Merger, or the collapse of structures around the concept of simplification is not as simple as people think. There are huge legal fees and other one-off costs to consider. Sometimes it might preclude a merger from happening.
In Housing, a lot of mergers have taken place out of necessity. Thrive or die. A funding cut was implemented by the government. The doom merchants predicted the abyss. Those without vision went into their caves to see how they could stagger onwards – effectively ‘salami slicing’ multiple budgets in an effort to survive.
The sceptics probably rightly drew attention to the fact it was the senior management team who were out to survive – whatever the cost for the tenants/customers.
In stark contrast, the organisations with the best leaders bit the bullet. They bit it hard. They sat in boardrooms and made the tough choices.
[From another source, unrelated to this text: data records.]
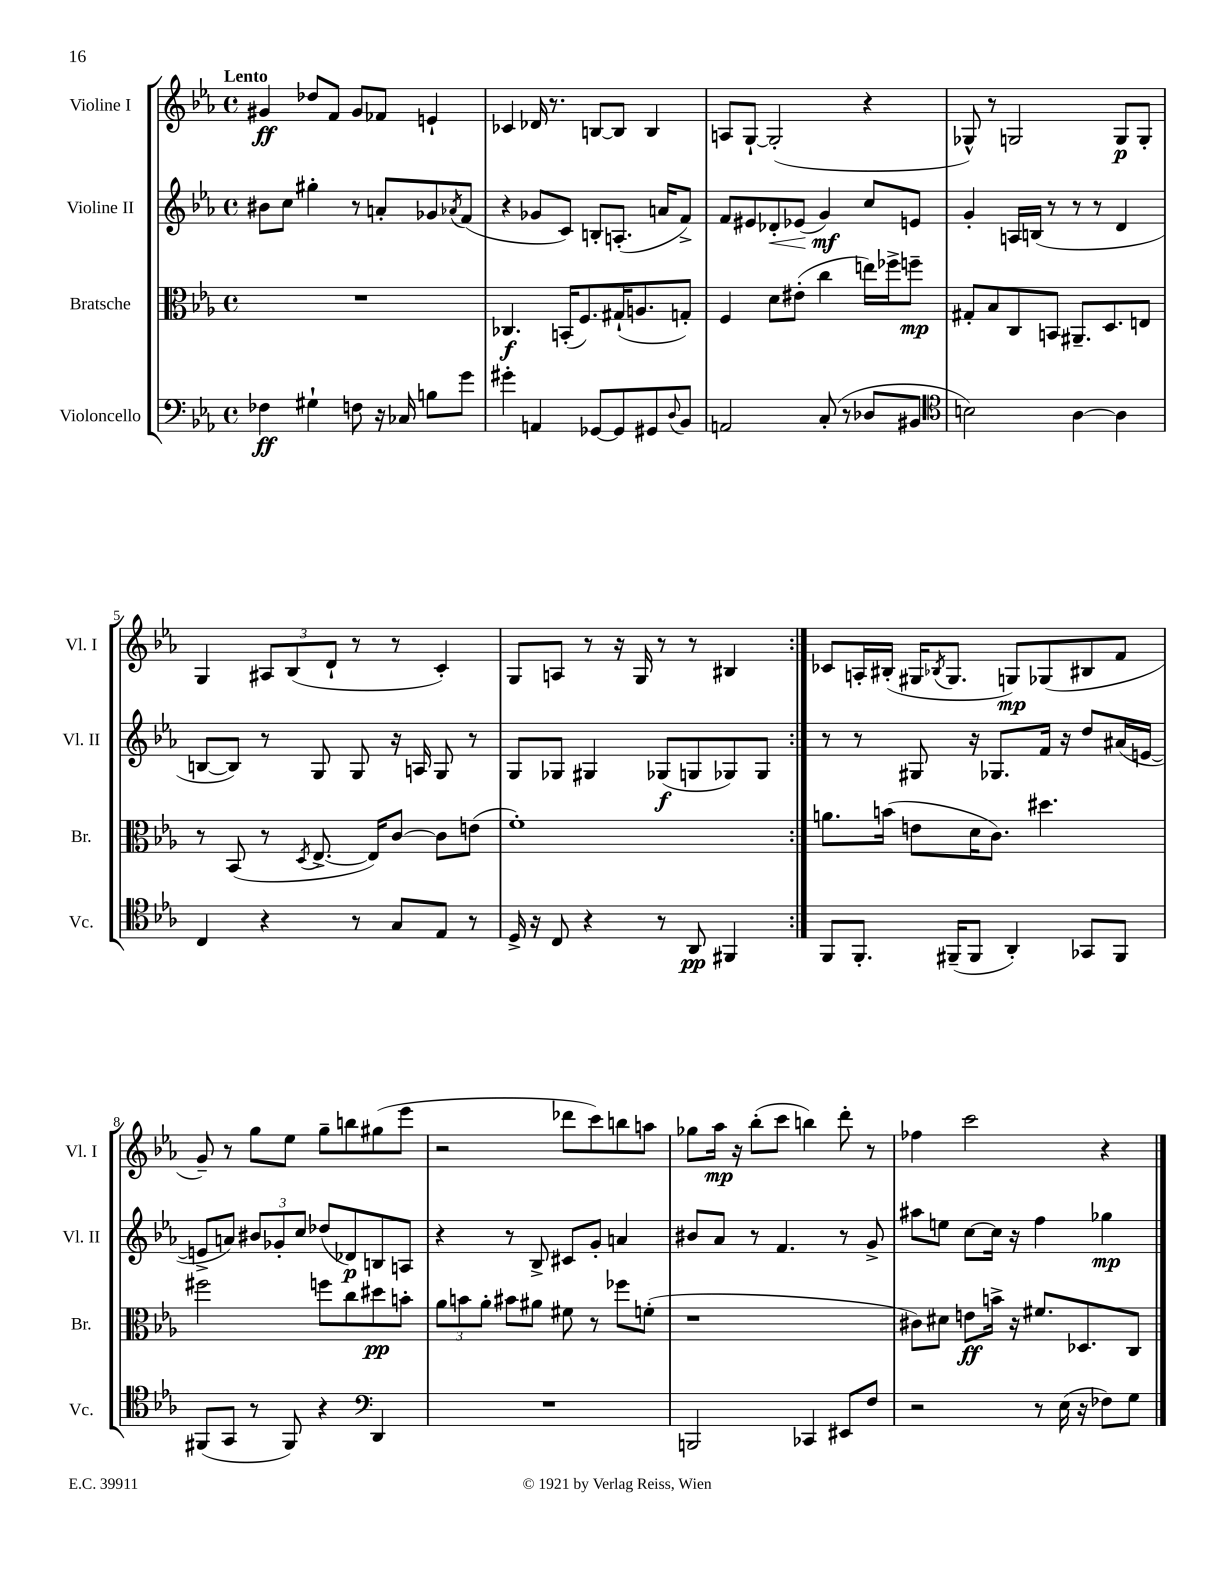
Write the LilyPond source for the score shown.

<<
\new StaffGroup <<
\new Staff = "s0" \with { instrumentName = "Violine I" shortInstrumentName = "Vl. I" } {
    \clef treble \key ees \major \defaultTimeSignature \time 4/4 \tempo "Lento"
    \repeat volta 2 { gis'4\ff des''8 f'8 gis'8 fes'8 e'4-! |
    ces'4 des'16 r8. b8~ b8 b4 |
    a8 g8~-! g2-.( r4 |
    ges8-^) r8 g2 g8\p g8-. |
    g4 \tuplet 3/2 { ais8 bes8( d'8-! } r8 r8 c'4-.) |
    g8 a8 r8 r16 g16 r8 r8 bis4 | }
    ces'8 a16-. bis16-.( gis16 \acciaccatura { bes8 } gis8. g8\mp) ges8( bis8 f'8 |
    g'8--) r8 g''8 ees''8 g''8-- b''8 gis''8( ees'''8 |
    r2 des'''8 c'''8) b''8 a''8 |
    ges''8 aes''16\mp r16 bes''8-.( c'''8 b''4) d'''8-. r8 |
    fes''4 c'''2 r4 \bar "|." |
}
\new Staff = "s1" \with { instrumentName = "Violine II" shortInstrumentName = "Vl. II" } {
    \clef treble \key ees \major \defaultTimeSignature \time 4/4
    \repeat volta 2 { bis'8 c''8 gis''4-. r8 a'8-. ges'8 \acciaccatura { aes'8 } f'8( |
    r4 ges'8 c'8) b8-. a8.-.( a'16 f'8->) |
    f'8 eis'8 des'8-.\< ees'8( g'4\mf\!) c''8 e'8 |
    g'4-. a16 b16( r8 r8 r8 d'4 |
    b8~ b8) r8 g8 g8 r16 a16 g8 r8 |
    g8 ges8 gis4 ges8\f( g8 ges8) ges8 | }
    r8 r8 gis8 r16 ges8. f'16 r16 d''8 ais'16( e'16~ |
    e'8-> a'8) \tuplet 3/2 { bis'8 ges'8-. c''8 } des''8( des'8\p) b8 a8 |
    r4 r8 bes8-> cis'8 g'8-. a'4 |
    bis'8 aes'8 r8 f'4. r8 g'8-> |
    ais''8 e''8 c''8~ c''16 r16 f''4 ges''4\mp \bar "|." |
}
\new Staff = "s2" \with { instrumentName = "Bratsche" shortInstrumentName = "Br." } {
    \clef alto \key ees \major \defaultTimeSignature \time 4/4
    \repeat volta 2 { R1 |
    ces4.\f b,16-.( f8.) gis16-!( a8. g8-.) |
    f4 d'8 eis'8-.( c''4 e''16) fes''16-> f''8--\mp |
    gis8-. bes8 c8 b,8 ais,8.-- d8. e8 |
    r8 bes,8( r8 \acciaccatura { d8 } ees8.~-> ees16) c'8~ c'8 e'8( |
    f'1-.) | }
    a'8. b'16( e'8 d'16 c'8.) dis''4. |
    fis''2 f''8 c''8 dis''8\pp b'8-. |
    \tuplet 3/2 { aes'8 b'8 aes'8-. } bis'8 ais'8 fis'8 r8 fes''8 f'8-.( |
    r1 |
    cis'8) dis'8 e'8\ff b'16-> r16 fis'8. des8. c8 \bar "|." |
}
\new Staff = "s3" \with { instrumentName = "Violoncello" shortInstrumentName = "Vc." } {
    \clef bass \key ees \major \defaultTimeSignature \time 4/4
    \repeat volta 2 { fes4\ff gis4-! f8 r16 ces16 b8 g'8 |
    gis'4-. a,4 ges,8~ ges,8 gis,8 \appoggiatura { d8 } bes,8 |
    a,2 c8-.( r8 des8 bis,8 |
    \clef tenor b2) aes4~ aes4 |
    c4 r4 r8 g8 ees8 r8 |
    d16-> r16 c8 r4 r8 aes,8\pp fis,4 | }
    f,8 f,8.-. fis,16--( fis,8 aes,4-.) ges,8 fis,8 |
    fis,8( g,8 r8 fis,8) r4 \clef bass d,4 |
    R1 |
    b,,2 ces,4 eis,8 f8 |
    r2 r8 ees16( r16 fes8) g8 \bar "|." |
}
>>
>>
They realised that the biggest cost saving was not ‘salami slicing’ but to pool resources, to not have duplicated management structures and to merge. Whatever the personal price.
The smarter organisations also diversified, took some well- managed risk and generated some additional streams of commercial income.
But at the heart of this has been one overriding requirement – vision.
Those organisations and [true] leaders in housing didn’t see historic funding cuts as a threat. They turned it into an opportunity. A chance to cut the flab, to ask why you can’t re-model, start again, prioritise, get smarter and do more for less.
Not do less for less. That was the mantra for those self-serving and self-protectionist leaders still in the cave trying to trim every budget they could.
A shoestring is not in the best interest of tenants/customer. A shoestring is not in the best interests of basketball.
As I sit and watch the bloodbath deepen, I see so many parallels to the other sector where I have spent much of my dual career.
It’s not rocket science. Really, it isn’t.
You need leadership (critically Board Members) to make hard choices, ones in the best interests of the sport, have the capacity to look past your own terms and conditions (or that of your Executives), realise that a healthy medium to long term future is healthy for everyone.
In essence you need the vision to prosper and not to want to be a big fish in a little pond who is satisfied with ‘just managing’.
So, forget the shoestring, because with the right leadership, basketball in the UK could do up its own full set of laces and get a spring back in the step.
It’s just a pity that like in housing, it might ultimately take someone from the government or FIBA to force change if some leaders (board members and executives) can’t fulfil their roles as they should.